_TASK_
Among the lines below, count those that include "goals", and state the count alone.

_DATA FOR THIS EXERCISE_
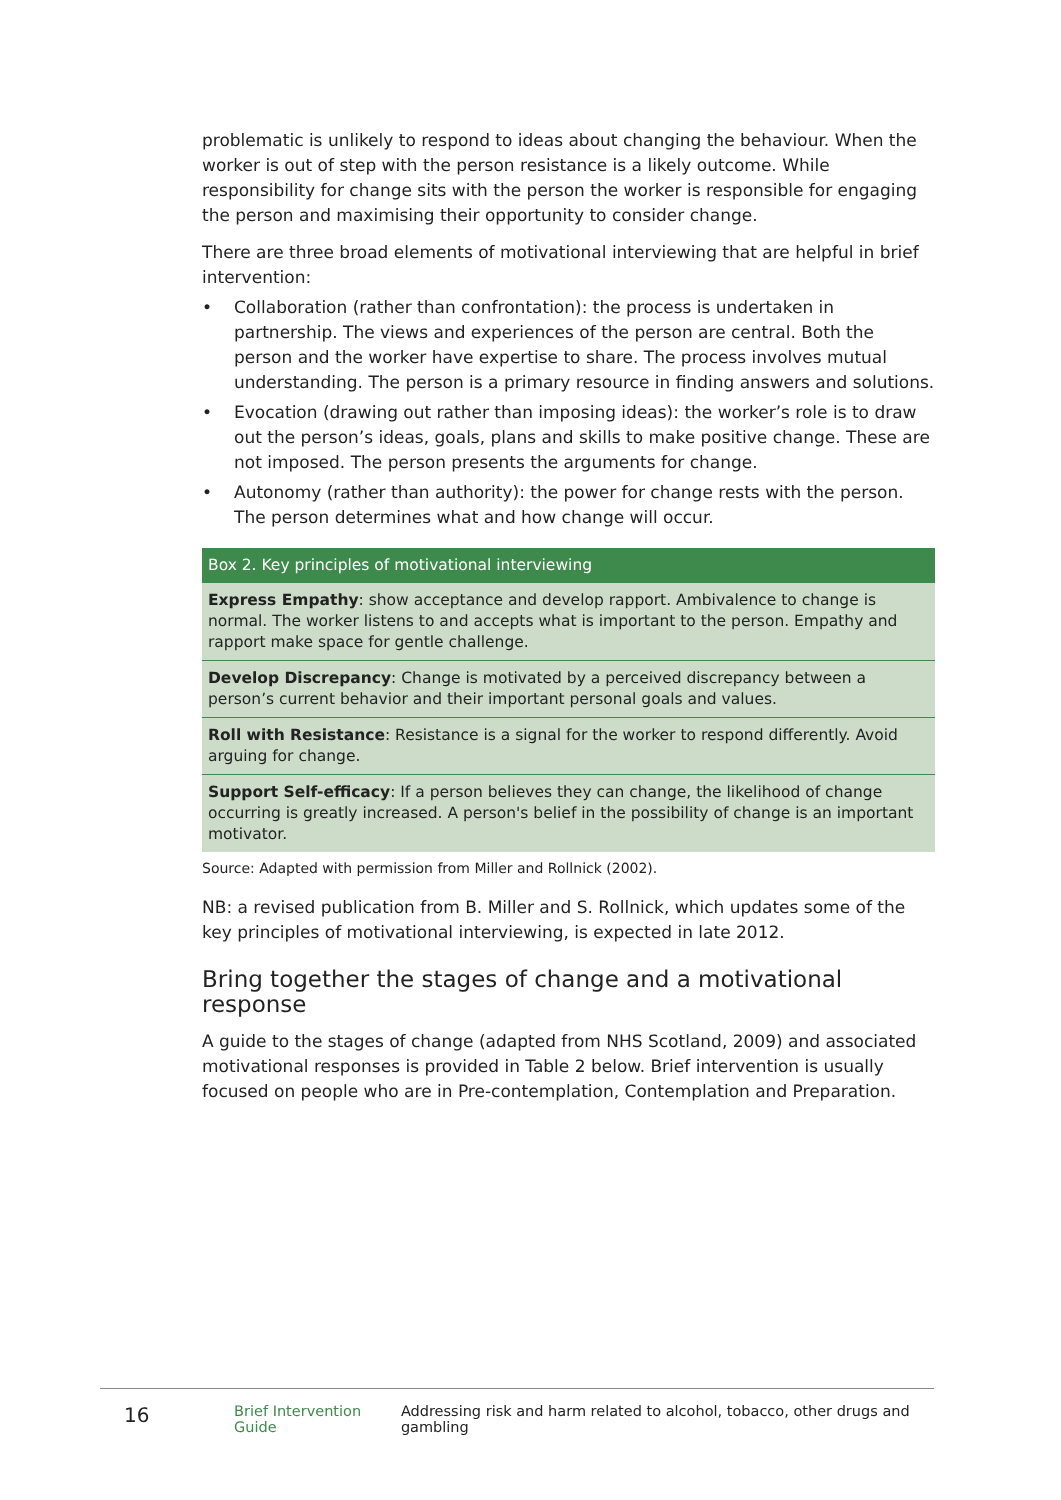problematic is unlikely to respond to ideas about changing the behaviour. When the worker is out of step with the person resistance is a likely outcome. While responsibility for change sits with the person the worker is responsible for engaging the person and maximising their opportunity to consider change.
There are three broad elements of motivational interviewing that are helpful in brief intervention:
• Collaboration (rather than confrontation): the process is undertaken in partnership. The views and experiences of the person are central. Both the person and the worker have expertise to share. The process involves mutual understanding. The person is a primary resource in finding answers and solutions.
• Evocation (drawing out rather than imposing ideas): the worker’s role is to draw out the person’s ideas, goals, plans and skills to make positive change. These are not imposed. The person presents the arguments for change.
• Autonomy (rather than authority): the power for change rests with the person. The person determines what and how change will occur.
| Box 2. Key principles of motivational interviewing |
| --- |
| Express Empathy : show acceptance and develop rapport. Ambivalence to change is normal. The worker listens to and accepts what is important to the person. Empathy and rapport make space for gentle challenge. |
| Develop Discrepancy : Change is motivated by a perceived discrepancy between a person’s current behavior and their important personal goals and values. |
| Roll with Resistance : Resistance is a signal for the worker to respond differently. Avoid arguing for change. |
| Support Self-efficacy : If a person believes they can change, the likelihood of change occurring is greatly increased. A person's belief in the possibility of change is an important motivator. |
Source: Adapted with permission from Miller and Rollnick (2002).
NB: a revised publication from B. Miller and S. Rollnick, which updates some of the key principles of motivational interviewing, is expected in late 2012.
Bring together the stages of change and a motivational response
A guide to the stages of change (adapted from NHS Scotland, 2009) and associated motivational responses is provided in Table 2 below. Brief intervention is usually focused on people who are in Pre-contemplation, Contemplation and Preparation.
16 Brief Intervention Guide Addressing risk and harm related to alcohol, tobacco, other drugs and gambling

_PROBLEM SOLUTION_
2